Die Arbeiten um die Zeit des chinesischen Nationalfeiertags, der am 01.10. war, gestalteten sich sehr schwierig. Manche Firmen haben zu diesem Ereignis bis zu 14 Tage geschlossen. Natürlich kein Media Markt, aber es sollte so vielen Angestellten wie möglich die Gelegenheit gegeben werden, ein paar Tage im Kreise ihrer Familien zu verbringen. Jedoch sollte es auch im Markt weitergehen, denn schließlich war er noch nicht fertig und es gab eine Menge zu tun. Wir wurden gefragt, wie viele Helfer wir zum Aufbau der Abteilungen an diesen Tagen brauchten. Da in der TV-Abteilung noch einige Regale bestückt werden mussten, bat ich um vier Mitarbeiter, um den Aufbau zügig abzuschließen.
Ich bekam zwei. Eine halbe Stunde nach Arbeitsbeginn meldete einer der beiden Helfer, der glücklicherweise ein verständliches Deutsch sprach, dass sein Kollege krank wäre und ins Krankenhaus gehen müsse. Er wolle ihn begleiten, damit dem kranken Kollegen unterwegs nichts passiert. Ich sprach dann mit dem "Kranken" in englisch und es stellte sich heraus, dass er vielleicht eine Erkältung bekam. Mir war schon öfter aufgefallen, dass einige Mitarbeiter den regulären Arbeitsablauf stark verzögerten und diese beiden gehörten dazu. Ich fragte den Leidenden, ob er Fieber hätte, was er dann verneinte und ich teilte ihnen dann mit, dass wir so lange arbeiten werden, bis es eben nicht mehr geht. Ich sah zwar in erstaunte Gesichter, aber die Arbeit wurde fortgesetzt. Zumindest für 30 Minuten. Dann ging es dem erkrankten Mitarbeiter "so schlecht", dass ich ihn und seine Begleitung ziehen lassen musste.
Da stand ich nun, allein auf 1000 Quadratmetern, mit reichlich Arbeit, die verrichtet werden musste. Wie sich später herausstellte, war ausgerechnet der Mitarbeiter, der deutsch sprechen konnte, ein von Mitbewerbern geschickter Spion. Seine Aufgabe ist es gewesen, die Arbeitsweisen, Warenbestand, Präsentation der Waren und vielleicht auch Verkaufspreise vor der Eröffnung heraus zu bekommen. Eine weitere Aufgabe war wohl auch das Behindern und Verlangsamen der Arbeiten. Immer wieder kam es zu unsinnigen Diskussionen darüber, ob man aufgetragene Tätigkeiten nicht in dieser oder jener Art verrichten konnte.
Diese "Mitarbeiter" waren zum Glück nur wenige. Die meisten chinesischen Kollegen waren anständige, fleißige, hilfsbereite Menschen, die bereitwillig umsetzten, was man ihnen beibrachte.
Aber nicht nur die chinesischen Kollegen mussten lernen, sondern auch die Coaches. Ein neues Warenwirtschaftssystem wurde installiert, das uns unbekannt war und auf das wir in der Zentrale erst geschult werden mussten. Gleichzeitig lernten die chinesischen Mitarbeiter dasselbe Warenwirtschaftssystem in chinesisch. Wenn man die einzelnen Schritte also auswendig kannte, spielte es hinterher keine Rolle, in welcher Sprache man das System bediente. Vorteile hatte man natürlich, wenn man einige Schriftzeichen kannte.
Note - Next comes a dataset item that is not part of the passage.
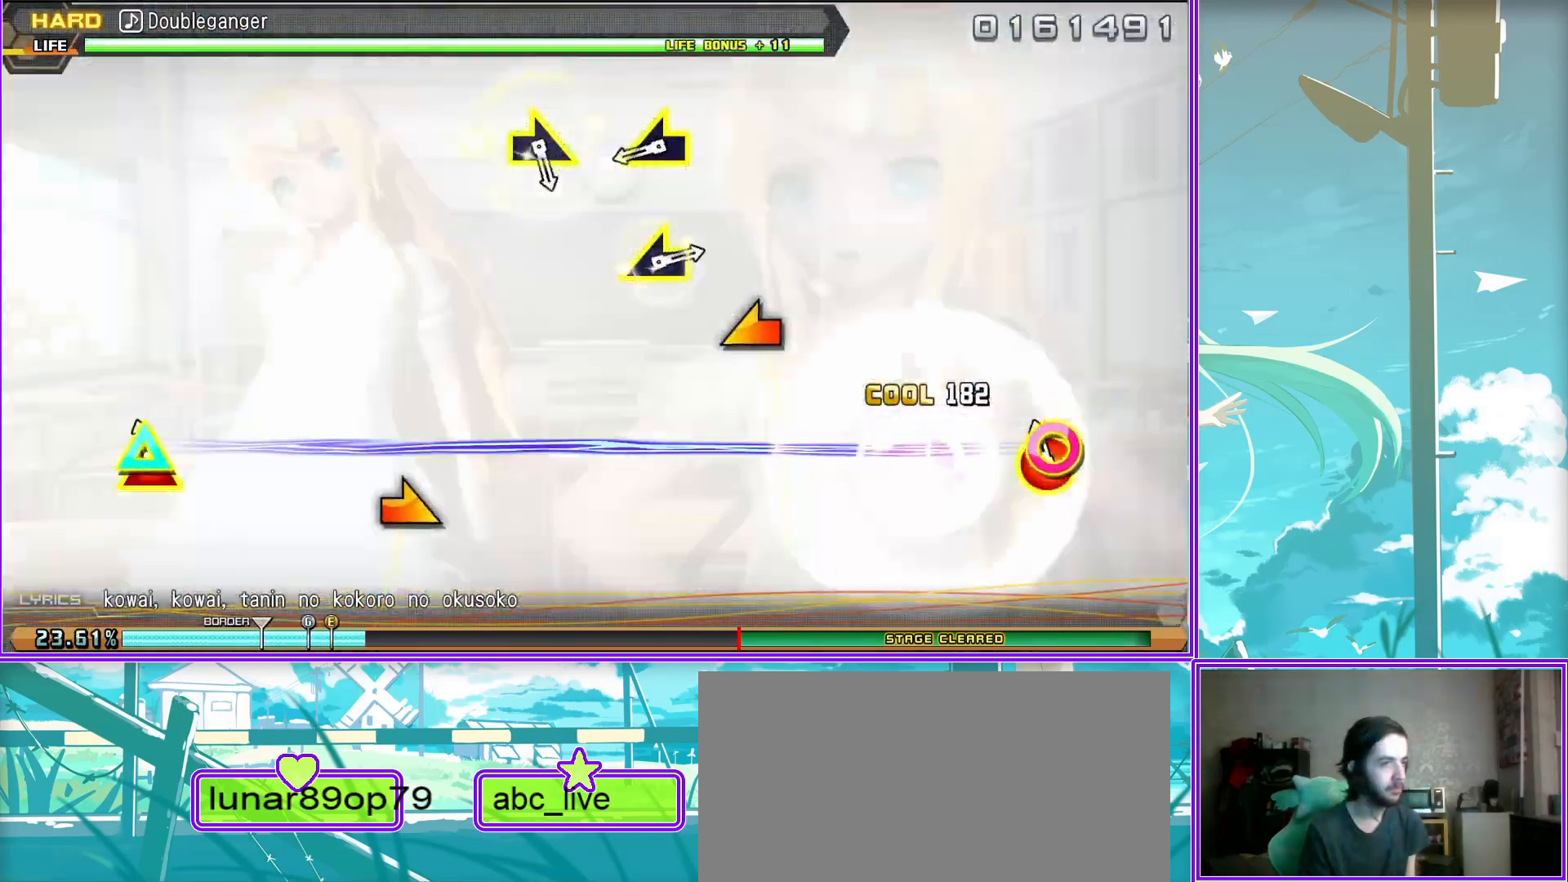
{"buttons": [], "left_stick": "center", "right_stick": "center", "events": [[50, "left_stick", "center"], [200, "left_stick", "right"], [400, "left_stick", "center"]]}
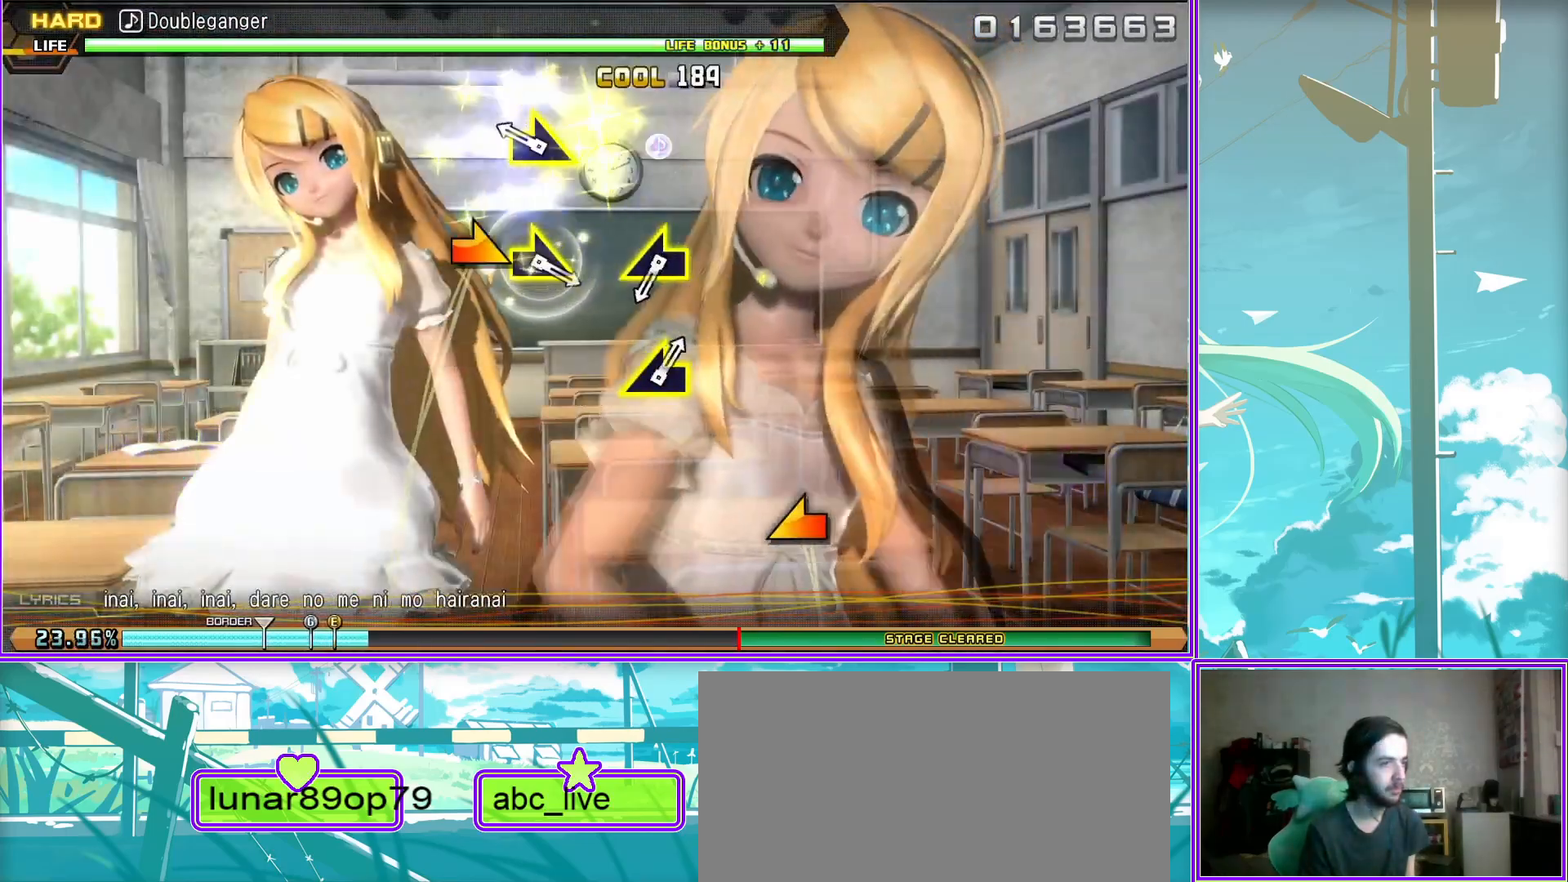
{"buttons": [], "left_stick": "right", "right_stick": "center", "events": [[67, "left_stick", "left"], [283, "left_stick", "center"], [417, "left_stick", "right"]]}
Ein schönes Bild: die chinesische Flagge wehte in den Tagen vor und nach dem Nationaltag vor dem Media Markt. Das Baugerüst steht im Innern des Gebäudes und ist eine Mischung aus westlicher und östlicher Baukunst. Die Stützen und Querstreben sind aus Stahl, die Planken aus Bambus. Das Holzbrett ist die Halterung für die Staubschutzwand des zu errichtenden Cafes. Aber wo ist es festgemacht? Ein genauer Blick verrät es. Es ist das Aluminiumprofil des Eingangs zum 3D-Studio! Ja, vielen Dank dafür! Wie ich schon an anderer Stelle erwähnt habe, es wird getan, was aufgetragen ist, egal wie. Im Bild darunter sehen wir eine Aufnahme, die ich vom Balkon in der fünften Etage (Rückseite des Gebäudes) aus gemacht habe. Hier gibt es einen herrlichen Ausblick auf die Gebäude entlang der Huai Hai Road Richtung Osten. Das unwirkliche rote Licht, das die Häuser gegenüber beleuchtet, stammt von der Leuchtreklame auf dem Dach.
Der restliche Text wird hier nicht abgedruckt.